Il y a une réponse technique toute simple à la première question, le splitting intégral, que le canton de Genève a mis en œuvre dans une réforme fiscale entrée en vigueur en 2009. On additionne le revenu des conjoints, on le divise par deux, on prend le taux d’imposition équivalent et le tour est joué! Aucun besoin de passer par la redéfinition du mariage pour résoudre le problème de l’imposition défavorable des couples mariés comparativement aux célibataires.
Quant à la deuxième question, elle n’a rien d’un «point de détail», contrairement à ce qu’a affirmé le président du PDC. C’est au contraire une vraie question de société.
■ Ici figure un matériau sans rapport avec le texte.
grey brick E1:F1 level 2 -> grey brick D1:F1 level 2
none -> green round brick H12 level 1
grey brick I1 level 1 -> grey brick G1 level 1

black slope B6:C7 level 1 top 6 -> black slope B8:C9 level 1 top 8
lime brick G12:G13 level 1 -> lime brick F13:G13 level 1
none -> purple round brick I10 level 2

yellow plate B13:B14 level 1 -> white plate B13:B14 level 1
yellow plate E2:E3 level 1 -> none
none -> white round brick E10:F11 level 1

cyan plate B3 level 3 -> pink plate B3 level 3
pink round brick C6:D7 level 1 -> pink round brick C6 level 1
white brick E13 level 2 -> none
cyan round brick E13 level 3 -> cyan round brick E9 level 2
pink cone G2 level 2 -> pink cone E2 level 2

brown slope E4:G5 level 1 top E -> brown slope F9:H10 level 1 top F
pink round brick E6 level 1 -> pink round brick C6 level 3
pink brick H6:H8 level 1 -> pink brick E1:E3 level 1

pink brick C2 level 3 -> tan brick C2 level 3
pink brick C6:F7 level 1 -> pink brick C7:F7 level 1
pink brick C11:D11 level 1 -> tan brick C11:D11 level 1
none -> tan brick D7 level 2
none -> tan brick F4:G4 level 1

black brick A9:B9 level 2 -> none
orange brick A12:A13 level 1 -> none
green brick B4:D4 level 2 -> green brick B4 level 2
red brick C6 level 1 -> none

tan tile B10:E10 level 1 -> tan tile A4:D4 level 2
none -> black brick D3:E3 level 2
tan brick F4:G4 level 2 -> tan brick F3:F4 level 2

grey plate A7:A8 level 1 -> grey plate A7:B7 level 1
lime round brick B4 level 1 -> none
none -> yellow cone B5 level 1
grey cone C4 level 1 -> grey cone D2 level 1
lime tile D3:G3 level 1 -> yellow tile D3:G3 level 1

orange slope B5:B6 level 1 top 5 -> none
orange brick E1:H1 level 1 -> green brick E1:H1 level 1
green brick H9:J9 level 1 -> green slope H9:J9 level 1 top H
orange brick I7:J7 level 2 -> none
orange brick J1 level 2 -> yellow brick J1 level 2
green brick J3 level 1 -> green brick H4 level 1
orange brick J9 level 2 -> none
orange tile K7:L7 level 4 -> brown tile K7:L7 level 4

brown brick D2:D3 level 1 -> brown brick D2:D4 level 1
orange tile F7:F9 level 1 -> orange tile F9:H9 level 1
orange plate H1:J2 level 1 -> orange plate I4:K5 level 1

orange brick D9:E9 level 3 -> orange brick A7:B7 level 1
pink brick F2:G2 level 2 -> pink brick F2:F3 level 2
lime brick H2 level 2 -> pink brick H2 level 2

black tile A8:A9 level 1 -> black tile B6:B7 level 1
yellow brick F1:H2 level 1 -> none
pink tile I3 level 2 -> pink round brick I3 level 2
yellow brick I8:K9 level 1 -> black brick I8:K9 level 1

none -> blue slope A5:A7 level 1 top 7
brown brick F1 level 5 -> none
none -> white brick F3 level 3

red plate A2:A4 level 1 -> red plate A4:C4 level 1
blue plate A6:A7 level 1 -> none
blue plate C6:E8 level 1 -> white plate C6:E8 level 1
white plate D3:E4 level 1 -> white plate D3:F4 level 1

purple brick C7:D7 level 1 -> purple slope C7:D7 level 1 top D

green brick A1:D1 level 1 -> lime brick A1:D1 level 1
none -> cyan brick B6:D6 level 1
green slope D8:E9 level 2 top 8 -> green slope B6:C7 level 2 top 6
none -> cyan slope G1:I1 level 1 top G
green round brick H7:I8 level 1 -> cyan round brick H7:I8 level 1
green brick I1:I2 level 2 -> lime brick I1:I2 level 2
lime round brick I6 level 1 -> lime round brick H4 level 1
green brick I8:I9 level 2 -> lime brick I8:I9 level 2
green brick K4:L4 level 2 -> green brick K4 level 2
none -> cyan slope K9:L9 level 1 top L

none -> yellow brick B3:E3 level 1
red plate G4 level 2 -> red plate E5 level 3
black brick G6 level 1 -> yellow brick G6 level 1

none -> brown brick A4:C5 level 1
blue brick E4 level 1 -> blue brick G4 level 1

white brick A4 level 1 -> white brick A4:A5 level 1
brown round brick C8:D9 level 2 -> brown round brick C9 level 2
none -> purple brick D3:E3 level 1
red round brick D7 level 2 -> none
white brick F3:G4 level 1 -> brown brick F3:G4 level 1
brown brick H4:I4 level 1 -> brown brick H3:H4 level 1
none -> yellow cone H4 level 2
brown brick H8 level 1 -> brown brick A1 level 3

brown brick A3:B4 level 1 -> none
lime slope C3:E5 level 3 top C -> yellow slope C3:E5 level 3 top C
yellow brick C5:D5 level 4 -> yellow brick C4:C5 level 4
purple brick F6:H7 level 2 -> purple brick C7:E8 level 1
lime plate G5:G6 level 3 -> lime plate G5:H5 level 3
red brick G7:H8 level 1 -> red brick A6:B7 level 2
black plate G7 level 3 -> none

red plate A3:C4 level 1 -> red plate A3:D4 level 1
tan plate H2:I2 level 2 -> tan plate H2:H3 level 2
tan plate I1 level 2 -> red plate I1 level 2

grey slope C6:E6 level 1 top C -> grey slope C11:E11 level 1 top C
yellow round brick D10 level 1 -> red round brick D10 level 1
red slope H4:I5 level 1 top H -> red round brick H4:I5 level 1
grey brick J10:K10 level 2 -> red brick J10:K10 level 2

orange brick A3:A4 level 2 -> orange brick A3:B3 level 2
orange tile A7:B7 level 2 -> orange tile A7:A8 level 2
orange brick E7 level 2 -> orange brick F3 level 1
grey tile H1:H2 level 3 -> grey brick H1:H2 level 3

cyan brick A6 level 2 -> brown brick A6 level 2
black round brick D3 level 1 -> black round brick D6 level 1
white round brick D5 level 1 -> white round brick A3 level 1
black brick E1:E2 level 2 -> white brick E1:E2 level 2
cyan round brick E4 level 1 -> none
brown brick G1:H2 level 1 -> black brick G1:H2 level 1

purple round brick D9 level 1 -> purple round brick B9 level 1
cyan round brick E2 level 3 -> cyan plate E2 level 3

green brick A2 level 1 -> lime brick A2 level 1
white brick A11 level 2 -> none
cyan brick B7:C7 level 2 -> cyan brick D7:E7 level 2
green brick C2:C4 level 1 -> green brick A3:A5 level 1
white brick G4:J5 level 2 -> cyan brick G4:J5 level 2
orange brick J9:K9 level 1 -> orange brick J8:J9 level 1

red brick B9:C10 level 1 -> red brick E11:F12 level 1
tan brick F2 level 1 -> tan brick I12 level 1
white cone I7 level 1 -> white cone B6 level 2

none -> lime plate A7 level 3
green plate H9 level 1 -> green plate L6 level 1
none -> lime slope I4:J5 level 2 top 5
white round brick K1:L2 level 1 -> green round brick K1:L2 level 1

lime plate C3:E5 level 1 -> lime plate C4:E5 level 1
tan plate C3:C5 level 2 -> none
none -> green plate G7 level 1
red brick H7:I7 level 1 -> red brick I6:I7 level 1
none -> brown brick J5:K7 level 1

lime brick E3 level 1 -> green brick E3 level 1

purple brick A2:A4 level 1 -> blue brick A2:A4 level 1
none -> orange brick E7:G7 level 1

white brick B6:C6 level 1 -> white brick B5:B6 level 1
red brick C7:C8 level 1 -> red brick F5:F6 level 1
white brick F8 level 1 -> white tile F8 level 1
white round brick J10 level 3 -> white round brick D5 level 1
Certains pensent qu’il est mieux d’avoir un régime spécifique pour les personnes homosexuelles, d’où l’existence du partenariat enregistré depuis 2005 en Suisse. D’autres pensent encore qu’on devrait plutôt ouvrir le mariage civil aux personnes homosexuelles, comme l’ont fait les Pays-Bas il y a quinze ans, puis dix-neuf autres pays dans le monde depuis, légalisant de même l’adoption.
En ce qui me concerne, mon choix est fait, je voterai non le 28 février. Le mariage civil est une institution laïque. Qu’il soit motivé pour des raisons administratives, financières ou affectives, peu m’importe. C’est un contrat entre deux personnes qui désirent partager durablement leur destin (avoir des enfants, une entreprise ou un patrimoine en commun). Revenir à une définition du mariage teintée de culture religieuse n’a aucun sens.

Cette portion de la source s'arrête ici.